• **Task objective**
Pick out every line of the data below that contains the string "Mutmainah", and copy each one in full.

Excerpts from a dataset
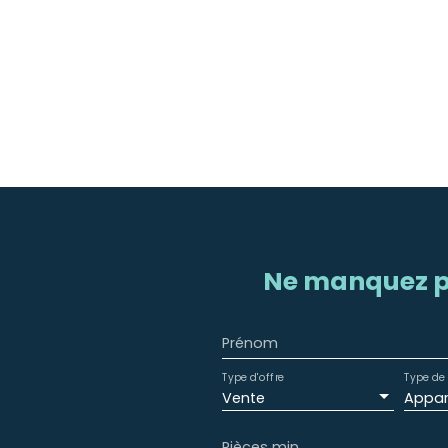
Ne manquez p
Prénom
Type d'offre
Type de 
Vente
Appa
Pièces min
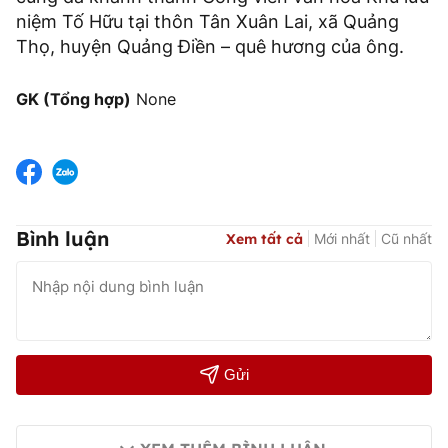
niệm Tố Hữu tại thôn Tân Xuân Lai, xã Quảng
Thọ, huyện Quảng Điền – quê hương của ông.
GK (Tổng hợp)
None
Bình luận
Xem tất cả
Mới nhất
Cũ nhất
Gửi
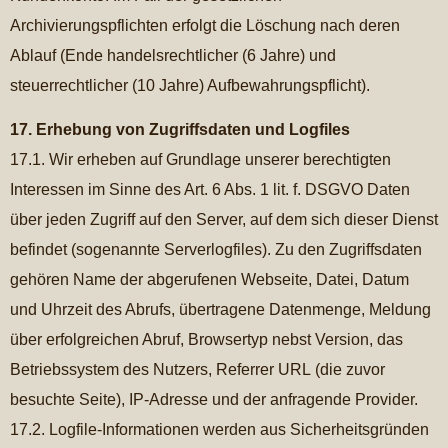
Archivierungspflichten erfolgt die Löschung nach deren
Ablauf (Ende handelsrechtlicher (6 Jahre) und
steuerrechtlicher (10 Jahre) Aufbewahrungspflicht).
17. Erhebung von Zugriffsdaten und Logfiles
17.1. Wir erheben auf Grundlage unserer berechtigten
Interessen im Sinne des Art. 6 Abs. 1 lit. f. DSGVO Daten
über jeden Zugriff auf den Server, auf dem sich dieser Dienst
befindet (sogenannte Serverlogfiles). Zu den Zugriffsdaten
gehören Name der abgerufenen Webseite, Datei, Datum
und Uhrzeit des Abrufs, übertragene Datenmenge, Meldung
über erfolgreichen Abruf, Browsertyp nebst Version, das
Betriebssystem des Nutzers, Referrer URL (die zuvor
besuchte Seite), IP-Adresse und der anfragende Provider.
17.2. Logfile-Informationen werden aus Sicherheitsgründen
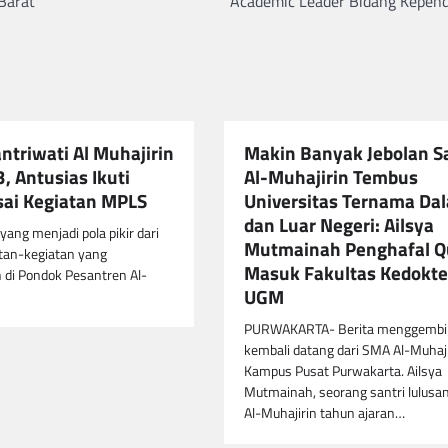
Barat
Academic Leader Bidang Kepend
ntriwati Al Muhajirin
Makin Banyak Jebolan Sa
, Antusias Ikuti
Al-Muhajirin Tembus
ai Kegiatan MPLS
Universitas Ternama Da
dan Luar Negeri: Ailsya
 yang menjadi pola pikir dari
Mutmainah Penghafal Q
tan-kegiatan yang
Masuk Fakultas Kedokt
 di Pondok Pesantren Al-
UGM
PURWAKARTA- Berita menggembi
kembali datang dari SMA Al-Muhaji
Kampus Pusat Purwakarta. Ailsya
Mutmainah, seorang santri lulus
Al-Muhajirin tahun ajaran…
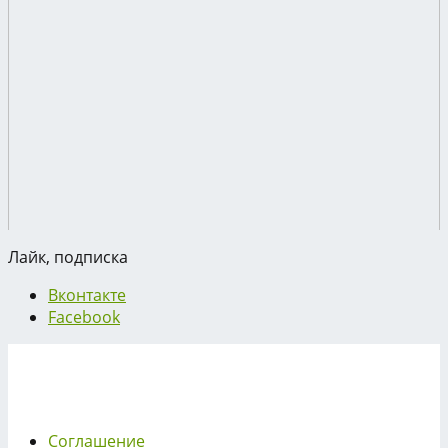
Лайк, подписка
Вконтакте
Facebook
Соглашение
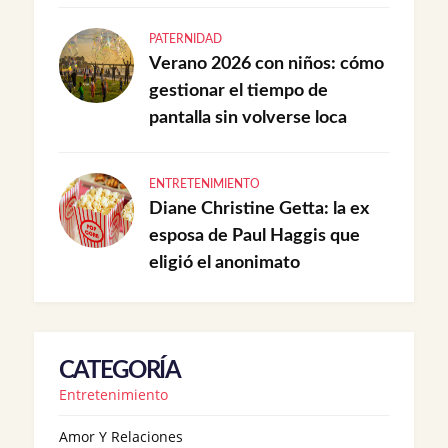
PATERNIDAD
Verano 2026 con niños: cómo
gestionar el tiempo de
pantalla sin volverse loca
ENTRETENIMIENTO
Diane Christine Getta: la ex
esposa de Paul Haggis que
eligió el anonimato
CATEGORÍA
Entretenimiento
Amor Y Relaciones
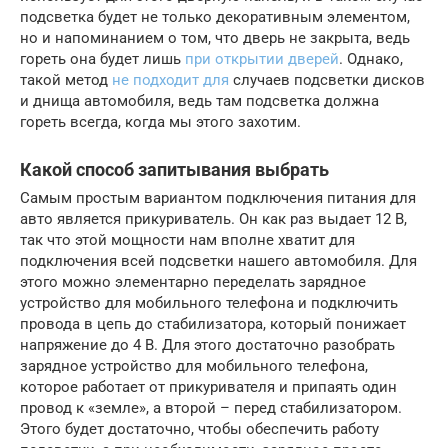
подсветка будет не только декоративным элементом,
но и напоминанием о том, что дверь не закрыта, ведь
гореть она будет лишь
при открытии дверей
. Однако,
такой метод
не подходит для
случаев подсветки дисков
и днища автомобиля, ведь там подсветка должна
гореть всегда, когда мы этого захотим.
Какой способ запитывания выбрать
Самым простым вариантом подключения питания для
авто является прикуриватель. Он как раз выдает 12 В,
так что этой мощности нам вполне хватит для
подключения всей подсветки нашего автомобиля. Для
этого можно элементарно переделать зарядное
устройство для мобильного телефона и подключить
провода в цепь до стабилизатора, который понижает
напряжение до 4 В. Для этого достаточно разобрать
зарядное устройство для мобильного телефона,
которое работает от прикуривателя и припаять один
провод к «земле», а второй – перед стабилизатором.
Этого будет достаточно, чтобы обеспечить работу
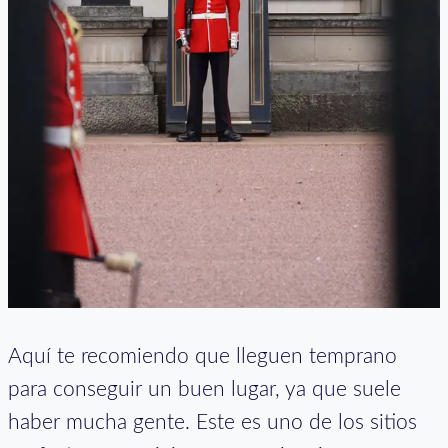
Aquí te recomiendo que lleguen temprano
para conseguir un buen lugar, ya que suele
haber mucha gente. Este es uno de los sitios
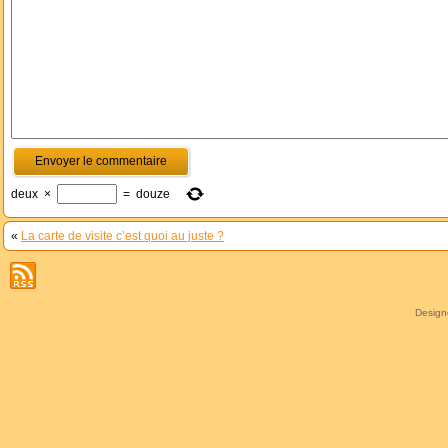
deux
×
=
douze
«
La carte de visite c’est quoi au juste ?
Desig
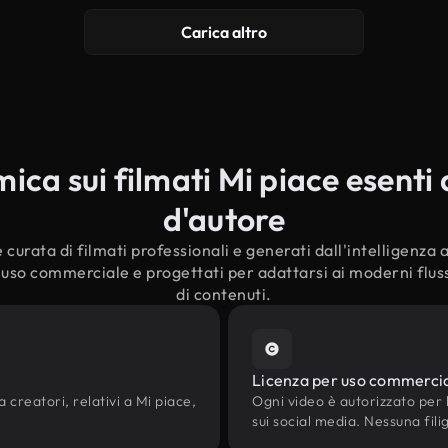
Carica altro
ca sui filmati Mi piace esenti d
d'autore
curata di filmati professionali e generati dall'intelligenza ar
l'uso commerciale e progettati per adattarsi ai moderni fluss
di contenuti.
Licenza per uso commerci
a creatori, relativi a Mi piace,
Ogni video è autorizzato per l'
sui social media. Nessuna fili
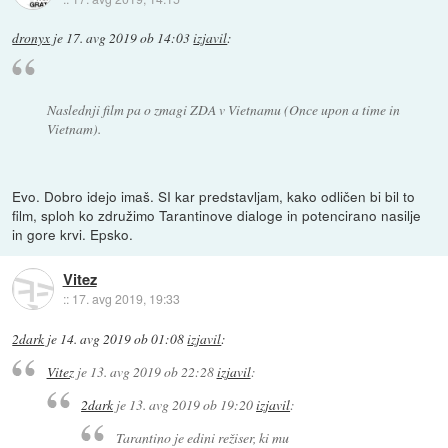
dronyx
je
17. avg 2019 ob 14:03
izjavil
:
Naslednji film pa o zmagi ZDA v Vietnamu (Once upon a time in
Vietnam).
Evo. Dobro idejo imaš. SI kar predstavljam, kako odličen bi bil to
film, sploh ko združimo Tarantinove dialoge in potencirano nasilje
in gore krvi. Epsko.
Vitez
::
17. avg 2019, 19:33
2dark
je
14. avg 2019 ob 01:08
izjavil
:
Vitez
je
13. avg 2019 ob 22:28
izjavil
:
2dark
je
13. avg 2019 ob 19:20
izjavil
:
Tarantino je edini režiser, ki mu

• **Your response**
Mutmainah Penghafal Q
Mutmainah, seorang santri lulus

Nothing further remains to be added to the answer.